- _Provided passage_
Glycogen-storage disease type II (GSD II), also known as Pompe disease, is part of a group of metabolic diseases called lysosomal storage disorders (LSDs). GSD II is an autosomal-recessive disorder that results from deficiency of acid alpha-glucosidase (also known as acid maltase), a lysosomal hydrolase. The cellular role of acid alpha-glucosidase is to convert glycogen into glucose within the lysosomes. The Danish pathologist Joannes Cassianus Pompe first described this disease in 1932 when he was presented with a 7-month-old girl who died after developing idiopathic hypertrophic cardiomyopathy. Pompe observed an abnormal accumulation of glycogen in all postmortem tissues examined and described the cardinal pathologic features of this lysosomal storage disorder.
Pompe disease (GSD II) has a broad clinical spectrum. Classification is based on age of onset, organ involvement, severity, and the rate of disease progression. Three major forms of GSD II are recognized: classic infantile-onset, non-classic variant of infantile-onset, and late-onset (includes childhood, juvenile, and adult-onset).

- _Given data_
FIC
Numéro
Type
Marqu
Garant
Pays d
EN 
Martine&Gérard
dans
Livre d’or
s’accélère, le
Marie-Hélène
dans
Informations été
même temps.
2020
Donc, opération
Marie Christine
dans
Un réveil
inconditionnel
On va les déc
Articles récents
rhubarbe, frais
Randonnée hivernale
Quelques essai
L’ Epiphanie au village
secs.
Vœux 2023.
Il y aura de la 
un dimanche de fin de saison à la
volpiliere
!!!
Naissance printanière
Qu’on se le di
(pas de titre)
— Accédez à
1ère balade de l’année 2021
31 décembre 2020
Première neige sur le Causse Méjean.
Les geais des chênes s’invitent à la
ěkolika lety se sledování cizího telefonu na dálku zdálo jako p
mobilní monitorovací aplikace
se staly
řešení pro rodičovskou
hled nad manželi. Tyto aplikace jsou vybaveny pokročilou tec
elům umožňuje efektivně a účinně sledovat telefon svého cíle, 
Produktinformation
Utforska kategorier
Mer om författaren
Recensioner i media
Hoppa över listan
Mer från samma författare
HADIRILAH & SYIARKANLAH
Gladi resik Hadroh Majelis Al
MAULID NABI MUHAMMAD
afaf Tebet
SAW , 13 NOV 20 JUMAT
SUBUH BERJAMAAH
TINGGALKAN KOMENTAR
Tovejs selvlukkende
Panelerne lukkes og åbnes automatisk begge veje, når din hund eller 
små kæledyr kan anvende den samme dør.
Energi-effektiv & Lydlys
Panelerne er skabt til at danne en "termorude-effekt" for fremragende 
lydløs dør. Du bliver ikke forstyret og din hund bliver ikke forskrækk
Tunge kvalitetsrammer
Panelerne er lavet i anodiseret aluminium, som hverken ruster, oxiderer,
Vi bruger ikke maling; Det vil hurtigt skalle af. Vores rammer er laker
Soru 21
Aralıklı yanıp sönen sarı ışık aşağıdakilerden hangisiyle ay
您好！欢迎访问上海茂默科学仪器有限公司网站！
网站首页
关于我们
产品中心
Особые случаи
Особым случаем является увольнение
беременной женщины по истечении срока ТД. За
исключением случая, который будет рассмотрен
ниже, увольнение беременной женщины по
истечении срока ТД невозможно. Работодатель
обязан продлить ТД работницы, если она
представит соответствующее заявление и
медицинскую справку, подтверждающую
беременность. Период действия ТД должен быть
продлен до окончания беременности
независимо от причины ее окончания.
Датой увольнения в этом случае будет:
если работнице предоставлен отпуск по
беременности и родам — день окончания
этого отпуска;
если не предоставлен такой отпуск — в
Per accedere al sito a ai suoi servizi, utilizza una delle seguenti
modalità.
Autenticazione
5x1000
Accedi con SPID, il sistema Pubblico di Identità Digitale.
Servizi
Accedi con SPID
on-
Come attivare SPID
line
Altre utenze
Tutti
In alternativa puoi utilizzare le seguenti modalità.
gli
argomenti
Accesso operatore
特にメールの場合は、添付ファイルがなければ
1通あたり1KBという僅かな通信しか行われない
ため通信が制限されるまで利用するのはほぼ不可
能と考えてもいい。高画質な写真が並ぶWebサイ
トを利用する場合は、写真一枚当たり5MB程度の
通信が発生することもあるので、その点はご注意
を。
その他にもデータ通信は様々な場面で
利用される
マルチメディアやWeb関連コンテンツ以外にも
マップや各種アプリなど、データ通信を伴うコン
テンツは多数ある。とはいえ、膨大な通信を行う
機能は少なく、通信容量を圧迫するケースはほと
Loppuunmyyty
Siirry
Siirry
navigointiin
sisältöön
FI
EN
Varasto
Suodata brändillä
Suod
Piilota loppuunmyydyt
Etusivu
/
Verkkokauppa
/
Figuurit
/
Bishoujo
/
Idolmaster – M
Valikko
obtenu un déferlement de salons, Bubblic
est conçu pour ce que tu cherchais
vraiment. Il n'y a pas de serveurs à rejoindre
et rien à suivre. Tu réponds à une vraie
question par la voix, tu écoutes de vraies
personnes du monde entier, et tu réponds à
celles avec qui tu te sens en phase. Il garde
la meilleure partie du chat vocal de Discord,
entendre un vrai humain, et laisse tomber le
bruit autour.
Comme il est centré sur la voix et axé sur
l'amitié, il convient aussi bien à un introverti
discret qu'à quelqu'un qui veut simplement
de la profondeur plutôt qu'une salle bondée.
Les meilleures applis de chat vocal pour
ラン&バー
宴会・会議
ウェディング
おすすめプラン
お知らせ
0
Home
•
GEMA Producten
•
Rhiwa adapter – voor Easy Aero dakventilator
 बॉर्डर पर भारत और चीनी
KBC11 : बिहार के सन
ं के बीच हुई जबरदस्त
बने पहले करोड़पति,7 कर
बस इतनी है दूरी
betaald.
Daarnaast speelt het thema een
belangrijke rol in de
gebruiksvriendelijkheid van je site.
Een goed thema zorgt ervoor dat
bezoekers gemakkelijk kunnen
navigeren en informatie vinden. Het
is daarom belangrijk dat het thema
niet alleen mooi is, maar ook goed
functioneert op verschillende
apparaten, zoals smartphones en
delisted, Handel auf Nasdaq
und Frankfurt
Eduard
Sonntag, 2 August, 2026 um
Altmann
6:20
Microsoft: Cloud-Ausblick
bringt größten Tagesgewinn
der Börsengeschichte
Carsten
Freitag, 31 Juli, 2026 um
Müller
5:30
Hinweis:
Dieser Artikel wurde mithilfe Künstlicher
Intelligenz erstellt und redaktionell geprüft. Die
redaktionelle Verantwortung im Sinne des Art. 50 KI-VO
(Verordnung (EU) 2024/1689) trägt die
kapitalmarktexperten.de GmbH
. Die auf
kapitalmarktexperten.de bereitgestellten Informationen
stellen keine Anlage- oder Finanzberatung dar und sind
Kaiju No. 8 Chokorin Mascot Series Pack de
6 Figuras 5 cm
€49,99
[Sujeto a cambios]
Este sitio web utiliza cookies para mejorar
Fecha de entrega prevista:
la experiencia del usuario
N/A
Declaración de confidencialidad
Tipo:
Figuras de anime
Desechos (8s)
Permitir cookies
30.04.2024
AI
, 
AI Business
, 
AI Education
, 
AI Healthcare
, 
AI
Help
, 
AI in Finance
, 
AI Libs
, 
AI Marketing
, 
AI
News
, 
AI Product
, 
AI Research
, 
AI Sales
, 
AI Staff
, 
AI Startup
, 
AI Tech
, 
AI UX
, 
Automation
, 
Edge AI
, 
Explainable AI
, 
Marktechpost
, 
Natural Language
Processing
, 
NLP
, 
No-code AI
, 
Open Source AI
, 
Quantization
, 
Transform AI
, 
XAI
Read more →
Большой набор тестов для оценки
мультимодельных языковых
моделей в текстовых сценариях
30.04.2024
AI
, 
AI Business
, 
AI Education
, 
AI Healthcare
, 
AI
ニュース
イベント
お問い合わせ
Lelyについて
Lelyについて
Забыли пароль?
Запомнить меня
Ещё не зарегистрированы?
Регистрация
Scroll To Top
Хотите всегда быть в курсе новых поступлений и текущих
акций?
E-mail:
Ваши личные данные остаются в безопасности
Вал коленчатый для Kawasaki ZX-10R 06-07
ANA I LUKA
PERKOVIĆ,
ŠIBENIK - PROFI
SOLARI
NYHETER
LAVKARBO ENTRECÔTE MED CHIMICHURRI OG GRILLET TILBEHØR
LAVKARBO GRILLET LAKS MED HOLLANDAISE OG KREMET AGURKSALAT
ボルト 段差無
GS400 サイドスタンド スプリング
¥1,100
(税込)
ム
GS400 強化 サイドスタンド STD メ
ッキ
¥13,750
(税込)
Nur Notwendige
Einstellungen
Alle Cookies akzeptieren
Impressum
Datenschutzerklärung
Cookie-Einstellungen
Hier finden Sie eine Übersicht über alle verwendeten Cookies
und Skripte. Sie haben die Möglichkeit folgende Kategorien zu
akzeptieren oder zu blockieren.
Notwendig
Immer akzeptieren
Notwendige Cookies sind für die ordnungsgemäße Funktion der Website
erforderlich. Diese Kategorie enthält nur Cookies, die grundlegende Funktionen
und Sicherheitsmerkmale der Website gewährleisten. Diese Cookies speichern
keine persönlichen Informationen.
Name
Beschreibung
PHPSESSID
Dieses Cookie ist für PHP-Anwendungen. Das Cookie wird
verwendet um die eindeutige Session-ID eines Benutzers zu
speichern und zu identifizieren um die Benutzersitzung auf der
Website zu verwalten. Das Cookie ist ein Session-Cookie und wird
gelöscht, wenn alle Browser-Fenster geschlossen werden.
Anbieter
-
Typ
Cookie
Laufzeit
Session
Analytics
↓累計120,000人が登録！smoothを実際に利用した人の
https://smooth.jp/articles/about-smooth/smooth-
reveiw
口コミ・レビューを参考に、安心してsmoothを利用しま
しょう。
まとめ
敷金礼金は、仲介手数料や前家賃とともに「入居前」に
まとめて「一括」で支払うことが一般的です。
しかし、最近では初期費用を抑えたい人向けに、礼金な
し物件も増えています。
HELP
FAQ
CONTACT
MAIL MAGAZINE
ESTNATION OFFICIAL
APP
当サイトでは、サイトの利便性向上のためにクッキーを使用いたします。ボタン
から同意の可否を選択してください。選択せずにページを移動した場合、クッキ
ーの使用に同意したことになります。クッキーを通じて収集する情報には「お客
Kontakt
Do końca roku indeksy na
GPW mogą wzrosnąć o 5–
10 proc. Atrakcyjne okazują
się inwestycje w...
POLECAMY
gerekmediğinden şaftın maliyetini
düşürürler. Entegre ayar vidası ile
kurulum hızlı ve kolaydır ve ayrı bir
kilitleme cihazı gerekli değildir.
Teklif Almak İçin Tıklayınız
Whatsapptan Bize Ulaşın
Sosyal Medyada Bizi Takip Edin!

- _Aim of the task_
Continue the Pompe disease passage from its last sentence, which lists the three major forms of GSD II.

- _Reply to the exercise_
Classic infantile-onset Pompe disease may be apparent in utero, but more often presents within the first two months of life. In this form, cardiac, skeletal, and respiratory muscles are involved. Clinical hallmarks of classic infantile-onset Pompe disease include hypotonia, generalized muscle weakness, cardiomegaly, hypertrophic cardiomyopathy, feeding difficulties, failure to thrive, respiratory distress, and hearing loss. Classic infantile-onset GSD II is marked by a progressive and rapidly fatal course. Without enzyme replacement therapy (ERT), classic infantile-onset Pompe disease commonly results in death within the first year of life due to cardiac disease from progressive left ventricular (LV) outflow obstruction.
The non-classic variant of infantile-onset Pompe disease presents within the first year of life. Patients older than 6 months present with motor delays and/or slowly progressive muscle weakness. Death results from ventilatory failure in early childhood. In this form, cardiac disease is not found to be a major cause of morbidity; however, cardiomegaly may be seen.
Late-onset GSD II is characterized by proximal muscle weakness and respiratory compromise. Adults with late-onset GSD II typically present with proximal muscle weakness between the second and sixth decades of life. These individuals ultimately die of respiratory failure. Cardiac involvement is less likely among individuals with disease onset at an older age.
The photomicrographs below document liver findings in GSD II.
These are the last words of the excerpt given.